UN Seeks $1.05bn Humanitarian Intervention For North-East
•Records $196m Shortfall In 2017, Launches 2018 Response Plan
To meet its 2018 humanitarian intervention programmes in the North-east where Boko Haram insurgency has affected more than 10 million people, the United Nations weekend, said it requires $1.05 billion assistance.
The world body said the 2018 Humanitarian Response Plan appeal was pecked at “$1.05billion, people targeted in Borno, Adamawa and Yobe States, 6.1 million: number of partners participating in the HRP: 60, number of projects included in HRP 173.”
The UN also disclosed that it recorded a shortfall of $196 million in donations from the targeted $1 billion for humanitarian intervention in the North-east of Nigeria in 2017.
Following severe humanitarian conditions and insecurity occasioned by the insurgency, the UN in collaboration with other international organisations and government have been actively leading in humanitarian assistance in the North-east in the last nine years,
Edward Kallon, UN Humanitarian Coordinator in Nigeria, who made the disclosure weekend at the launch of the 2018 Humanitarian Response Plan for the North-east in Abuja, however announced a target of $1.05 billion for 2018.
Kallon explained that the fund which is expected to come from about 60 donor organisations, would be expended on 173 projects and would impact on the wellbeing of 6.1 million people in the three most ravage states in the region; Borno, Adamawa and Yobe States.
He commended the partners for their contributions and expressed optimism that through their support, the 2018 Humanitarian Response Plan would be successful.
“In 2017, donors – who are represented here today -funded the plan generously.
“The $1 billion appeal was 70 per cent funded by the end of the year – representing more than $740 million, a staggering amount that actually meant that Nigeria was one of the most funded appeals globally.
“The donor commitment was extraordinarily impressive, and one of the most remarkable I have seen in career. The total donated to the humanitarian response last year, including HRP and non-HRP interventions, reached $945 million.
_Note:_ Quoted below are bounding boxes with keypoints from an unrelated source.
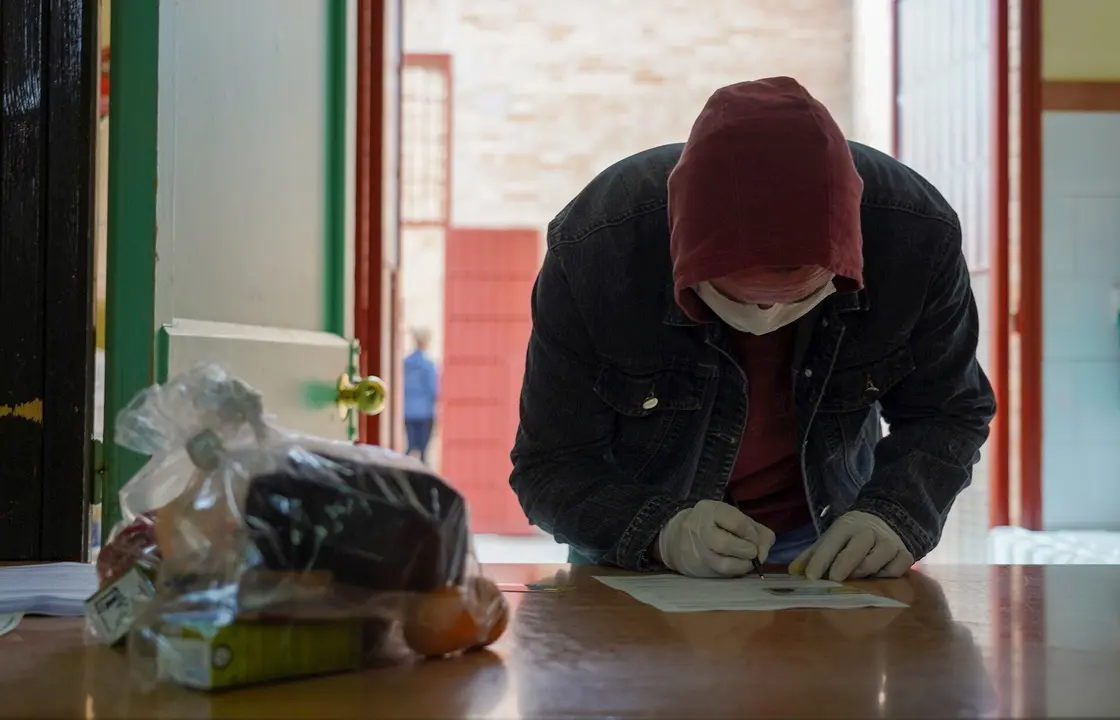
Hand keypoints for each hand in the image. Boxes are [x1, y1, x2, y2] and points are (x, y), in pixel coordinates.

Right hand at [657, 500, 775, 577]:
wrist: (678, 539)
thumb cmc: (715, 527)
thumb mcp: (735, 519)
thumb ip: (758, 532)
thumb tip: (763, 553)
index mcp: (710, 510)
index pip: (736, 522)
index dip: (751, 534)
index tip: (755, 539)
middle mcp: (699, 529)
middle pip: (725, 543)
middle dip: (746, 550)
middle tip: (752, 552)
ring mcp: (697, 551)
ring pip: (723, 564)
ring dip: (743, 565)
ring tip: (747, 561)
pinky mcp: (697, 568)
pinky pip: (721, 575)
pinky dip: (735, 572)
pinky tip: (737, 566)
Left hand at [788, 510, 913, 580]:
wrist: (886, 521)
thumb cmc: (851, 536)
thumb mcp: (831, 539)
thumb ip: (812, 555)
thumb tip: (793, 571)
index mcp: (846, 526)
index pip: (832, 541)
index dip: (820, 559)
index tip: (810, 576)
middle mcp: (868, 532)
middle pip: (856, 548)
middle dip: (844, 564)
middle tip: (833, 579)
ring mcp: (888, 543)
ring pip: (877, 559)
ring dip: (863, 571)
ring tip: (854, 579)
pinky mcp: (905, 554)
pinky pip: (896, 569)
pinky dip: (886, 575)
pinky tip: (876, 577)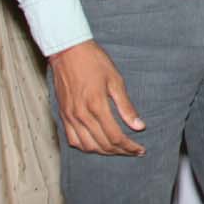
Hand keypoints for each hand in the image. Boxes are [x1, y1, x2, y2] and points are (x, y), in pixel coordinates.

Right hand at [49, 40, 145, 155]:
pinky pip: (72, 139)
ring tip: (118, 150)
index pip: (115, 136)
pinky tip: (96, 145)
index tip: (140, 149)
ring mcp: (70, 116)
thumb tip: (139, 126)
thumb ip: (126, 106)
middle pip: (102, 144)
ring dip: (104, 151)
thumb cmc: (94, 62)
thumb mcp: (116, 81)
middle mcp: (81, 115)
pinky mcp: (63, 115)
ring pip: (87, 145)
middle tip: (133, 151)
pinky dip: (85, 146)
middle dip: (120, 151)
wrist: (68, 52)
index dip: (129, 146)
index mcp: (97, 106)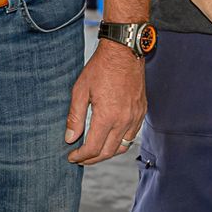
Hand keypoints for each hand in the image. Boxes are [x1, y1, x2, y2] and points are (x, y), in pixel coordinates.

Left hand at [65, 41, 146, 165]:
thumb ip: (75, 117)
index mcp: (107, 116)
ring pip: (122, 147)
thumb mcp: (81, 90)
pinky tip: (110, 138)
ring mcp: (135, 117)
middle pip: (108, 152)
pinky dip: (120, 142)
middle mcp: (124, 120)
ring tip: (94, 152)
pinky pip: (132, 135)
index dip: (81, 156)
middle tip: (80, 159)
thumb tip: (70, 138)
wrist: (124, 51)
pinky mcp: (141, 111)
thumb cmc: (100, 68)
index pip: (93, 148)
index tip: (72, 157)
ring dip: (107, 153)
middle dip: (92, 159)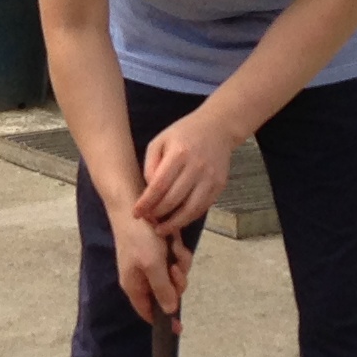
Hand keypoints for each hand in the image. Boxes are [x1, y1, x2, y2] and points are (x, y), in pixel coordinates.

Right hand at [110, 209, 195, 325]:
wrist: (133, 204)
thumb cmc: (138, 236)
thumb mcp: (152, 265)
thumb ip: (162, 289)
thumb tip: (170, 311)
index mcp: (135, 286)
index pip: (149, 312)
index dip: (164, 321)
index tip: (179, 328)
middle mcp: (143, 278)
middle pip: (167, 293)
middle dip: (176, 281)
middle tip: (175, 268)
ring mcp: (152, 264)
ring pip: (175, 275)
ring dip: (179, 263)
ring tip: (173, 248)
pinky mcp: (160, 251)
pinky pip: (176, 259)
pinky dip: (178, 251)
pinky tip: (174, 240)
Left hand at [134, 115, 234, 241]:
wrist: (217, 128)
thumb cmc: (184, 134)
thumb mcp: (160, 142)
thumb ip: (151, 165)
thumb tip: (148, 192)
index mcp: (179, 154)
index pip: (159, 185)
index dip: (146, 203)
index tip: (136, 213)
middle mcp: (197, 167)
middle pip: (174, 200)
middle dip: (158, 214)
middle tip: (147, 221)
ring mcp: (211, 178)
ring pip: (191, 209)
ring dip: (174, 223)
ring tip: (161, 229)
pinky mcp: (220, 185)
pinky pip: (203, 208)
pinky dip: (189, 218)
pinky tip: (178, 220)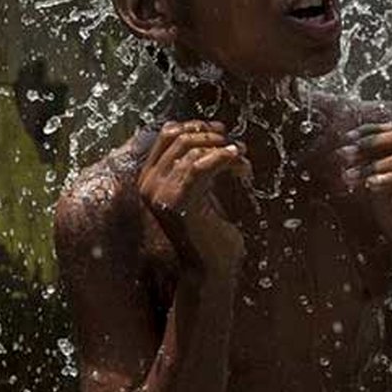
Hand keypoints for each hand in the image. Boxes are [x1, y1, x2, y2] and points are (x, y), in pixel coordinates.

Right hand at [138, 120, 251, 277]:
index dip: (196, 125)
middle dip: (213, 136)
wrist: (211, 266)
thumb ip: (199, 162)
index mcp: (150, 177)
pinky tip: (239, 161)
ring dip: (223, 149)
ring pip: (192, 150)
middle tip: (237, 146)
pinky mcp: (177, 203)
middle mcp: (148, 184)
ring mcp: (159, 194)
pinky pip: (201, 167)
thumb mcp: (202, 187)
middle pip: (180, 138)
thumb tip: (215, 129)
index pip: (167, 134)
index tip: (221, 130)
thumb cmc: (210, 229)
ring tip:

“We have also committed this year to including any carry over from last year, so as to be entirely transparent when it comes to funding. The carry-over from the 2017 HRP to the 2018 HRP will be an estimated $196 million. This means that this sum has already effectively been raised and allocated to the 2018 HRP,” he said.
The envoy also stated that the 2018 intervention is aimed at building on the humanitarian work carried out in previous years, adding that it is anchored on three strategic objectives.
They include; Provision of life saving emergency assistance to the most vulnerable people in conflict affected areas ensuring that assistance is timely and to scale; Ensuring that all assistance promotes the protection, safety and dignity of affected people, and is provided equitably to women, girls, men and boys.
The third one is to assist people kick start their lives again and also reconstruct the foundations of their lives so that they are better prepared to face crises.
He further said the 2017 HRP provided live saving assistance to 5.6 million people in the North East, thereby, reducing the number of food insecure people from 5.1million to 3.9 million.
“A cholera outbreak was contained through the innovative use of an oral vaccine. 1.3 million farmers were assisted to help improve agricultural production. And thousands of children were supported to go to school, against all odds,” he said.
Kallon, however, called for a political solution to the challenges in the North-east, to prevent the crisis from degenerating in 2018.
Responding on behalf of the federal government, Minister of State for Budget and National Planning, Hajiya Zainab Ahmed, thanked the international community for rallying support for Nigeria at her time of need.
She also acknowledged efforts by the multinational task force and the military for liberating communities hitherto in the enclave of Boko Haram, adding that the country has now moved from acute crisis to a situation where people are now returning to their homes.